- [Exercise tasks]
A – In the season summary, who led the team in goals, and how many did he score?
B – Using the season summary, mark each statement yes or no and quote the words that decide it: (i) The team's home record was 21–17–2. (ii) Cam Ward led the team in assists. (iii) The team placed 3rd in its conference.

Top of Provided text

- Division: 3rd Southeast
- Conference: 11th Eastern
- 2009–10 record: 35–37–10
- Home record: 21–17–2
- Road record: 13–20–8
- Goals for: 230
- Goals against: 256

Team information
- General manager: Jim Rutherford
- Coach: Paul Maurice
- Captain: Rod Brind'Amour (Oct.–Jan.) Eric Staal (Jan.–Apr.)
- Alternate captains: Eric Staal (Oct.–Jan.) Rod Brind'Amour (Jan.–Apr.) Ray Whitney
- Arena: RBC Center
- Average attendance: Average: 15,241 (83.9%) Total: 624,873

Team leaders
- Goals: Jussi Jokinen (30)
- Assists: Eric Staal (41)
- Points: Eric Staal (70)
- Penalty minutes: Tom Kostopoulos (106)
- Plus/minus: Andrew Alberts (+7)
- Wins: Cam Ward (18)
- Goals against average: Cam Ward (2.69)

Bottom of Provided text
Top of Records provided

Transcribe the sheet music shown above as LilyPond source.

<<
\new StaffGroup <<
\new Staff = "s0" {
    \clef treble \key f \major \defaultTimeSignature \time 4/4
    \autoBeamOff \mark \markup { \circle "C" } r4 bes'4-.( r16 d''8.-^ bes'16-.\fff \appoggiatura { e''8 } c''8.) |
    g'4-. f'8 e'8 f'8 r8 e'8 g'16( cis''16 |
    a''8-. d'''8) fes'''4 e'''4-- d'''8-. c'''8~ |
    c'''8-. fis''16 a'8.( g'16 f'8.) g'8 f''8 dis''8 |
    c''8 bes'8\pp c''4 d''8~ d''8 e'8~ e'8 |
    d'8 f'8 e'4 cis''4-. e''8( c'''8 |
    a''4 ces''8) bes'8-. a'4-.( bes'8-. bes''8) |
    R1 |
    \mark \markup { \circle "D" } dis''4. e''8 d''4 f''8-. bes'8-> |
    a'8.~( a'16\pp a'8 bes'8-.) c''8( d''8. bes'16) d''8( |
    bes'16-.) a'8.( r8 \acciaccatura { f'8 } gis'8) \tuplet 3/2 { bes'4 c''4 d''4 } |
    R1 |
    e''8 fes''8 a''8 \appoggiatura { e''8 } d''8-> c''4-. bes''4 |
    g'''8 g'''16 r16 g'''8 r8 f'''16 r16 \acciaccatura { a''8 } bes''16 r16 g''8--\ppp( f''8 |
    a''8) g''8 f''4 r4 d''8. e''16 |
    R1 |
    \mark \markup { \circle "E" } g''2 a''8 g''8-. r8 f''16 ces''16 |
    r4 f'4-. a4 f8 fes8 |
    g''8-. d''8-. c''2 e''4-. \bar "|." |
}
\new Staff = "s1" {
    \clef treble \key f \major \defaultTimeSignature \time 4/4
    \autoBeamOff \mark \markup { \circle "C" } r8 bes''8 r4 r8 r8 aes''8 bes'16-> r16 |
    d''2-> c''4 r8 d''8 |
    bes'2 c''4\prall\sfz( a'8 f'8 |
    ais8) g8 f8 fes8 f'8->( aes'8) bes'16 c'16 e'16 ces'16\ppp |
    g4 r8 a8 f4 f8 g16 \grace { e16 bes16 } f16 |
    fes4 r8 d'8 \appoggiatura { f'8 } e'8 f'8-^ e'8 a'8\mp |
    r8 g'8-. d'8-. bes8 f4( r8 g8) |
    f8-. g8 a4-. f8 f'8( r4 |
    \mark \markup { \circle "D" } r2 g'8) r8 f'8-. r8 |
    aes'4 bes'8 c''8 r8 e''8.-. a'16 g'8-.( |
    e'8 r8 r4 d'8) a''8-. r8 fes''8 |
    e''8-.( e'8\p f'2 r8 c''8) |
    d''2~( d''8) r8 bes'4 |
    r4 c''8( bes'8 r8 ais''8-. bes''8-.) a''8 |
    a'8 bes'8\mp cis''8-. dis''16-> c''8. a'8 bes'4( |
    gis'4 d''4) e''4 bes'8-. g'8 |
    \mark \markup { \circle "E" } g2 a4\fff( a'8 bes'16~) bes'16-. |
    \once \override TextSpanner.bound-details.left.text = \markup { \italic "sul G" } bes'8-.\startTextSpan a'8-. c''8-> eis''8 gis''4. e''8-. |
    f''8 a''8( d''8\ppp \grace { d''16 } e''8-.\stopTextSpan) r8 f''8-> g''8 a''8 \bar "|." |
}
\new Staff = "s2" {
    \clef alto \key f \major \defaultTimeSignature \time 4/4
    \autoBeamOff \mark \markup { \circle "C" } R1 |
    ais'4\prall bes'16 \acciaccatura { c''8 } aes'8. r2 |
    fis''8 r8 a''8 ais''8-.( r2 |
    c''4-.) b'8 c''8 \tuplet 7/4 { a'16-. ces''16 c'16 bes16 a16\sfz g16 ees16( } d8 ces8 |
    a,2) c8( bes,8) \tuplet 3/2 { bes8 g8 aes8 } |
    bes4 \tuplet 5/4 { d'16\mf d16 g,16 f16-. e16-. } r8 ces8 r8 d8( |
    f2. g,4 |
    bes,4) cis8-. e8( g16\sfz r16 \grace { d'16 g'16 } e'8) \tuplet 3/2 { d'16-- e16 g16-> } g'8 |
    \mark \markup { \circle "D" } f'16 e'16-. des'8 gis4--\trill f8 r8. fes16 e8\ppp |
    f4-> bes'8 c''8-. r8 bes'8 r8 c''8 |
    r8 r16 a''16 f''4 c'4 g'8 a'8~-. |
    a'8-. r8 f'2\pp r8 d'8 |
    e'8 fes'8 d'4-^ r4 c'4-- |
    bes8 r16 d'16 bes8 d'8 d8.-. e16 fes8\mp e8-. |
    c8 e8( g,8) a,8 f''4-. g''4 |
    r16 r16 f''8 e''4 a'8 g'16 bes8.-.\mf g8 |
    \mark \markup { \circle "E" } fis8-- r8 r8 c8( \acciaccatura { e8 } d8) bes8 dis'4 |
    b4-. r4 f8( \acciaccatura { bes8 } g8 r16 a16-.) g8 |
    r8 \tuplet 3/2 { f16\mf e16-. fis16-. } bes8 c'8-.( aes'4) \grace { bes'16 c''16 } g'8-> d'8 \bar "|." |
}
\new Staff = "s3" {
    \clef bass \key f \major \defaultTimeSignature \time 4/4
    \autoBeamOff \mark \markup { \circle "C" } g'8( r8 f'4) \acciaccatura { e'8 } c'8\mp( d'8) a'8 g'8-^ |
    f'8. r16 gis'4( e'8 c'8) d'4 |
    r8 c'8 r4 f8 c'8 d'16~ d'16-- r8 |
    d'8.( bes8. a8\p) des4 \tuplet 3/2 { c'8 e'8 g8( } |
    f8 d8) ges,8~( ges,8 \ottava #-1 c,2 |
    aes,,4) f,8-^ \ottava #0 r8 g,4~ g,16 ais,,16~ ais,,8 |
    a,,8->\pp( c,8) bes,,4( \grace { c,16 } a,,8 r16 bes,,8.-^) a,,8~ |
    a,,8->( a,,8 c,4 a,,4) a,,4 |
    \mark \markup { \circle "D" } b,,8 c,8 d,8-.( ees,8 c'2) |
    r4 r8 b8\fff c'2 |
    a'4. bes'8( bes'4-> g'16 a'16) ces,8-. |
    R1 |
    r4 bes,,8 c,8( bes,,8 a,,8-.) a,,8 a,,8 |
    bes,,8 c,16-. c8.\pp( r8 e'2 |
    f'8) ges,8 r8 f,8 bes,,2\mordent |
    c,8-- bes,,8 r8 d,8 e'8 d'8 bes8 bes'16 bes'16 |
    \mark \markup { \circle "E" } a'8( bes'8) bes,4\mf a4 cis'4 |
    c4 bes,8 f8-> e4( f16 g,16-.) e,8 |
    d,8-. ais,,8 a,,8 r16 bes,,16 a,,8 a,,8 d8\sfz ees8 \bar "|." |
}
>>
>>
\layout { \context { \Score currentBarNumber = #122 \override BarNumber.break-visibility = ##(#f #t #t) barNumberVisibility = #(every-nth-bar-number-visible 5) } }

Bottom of Records provided

- [Task answers]
A – Jussi Jokinen, with 30 goals.

B –
(i) Yes: "Home record: 21–17–2"
(ii) No: "Assists: Eric Staal (41)"
(iii) No: "Conference: 11th Eastern"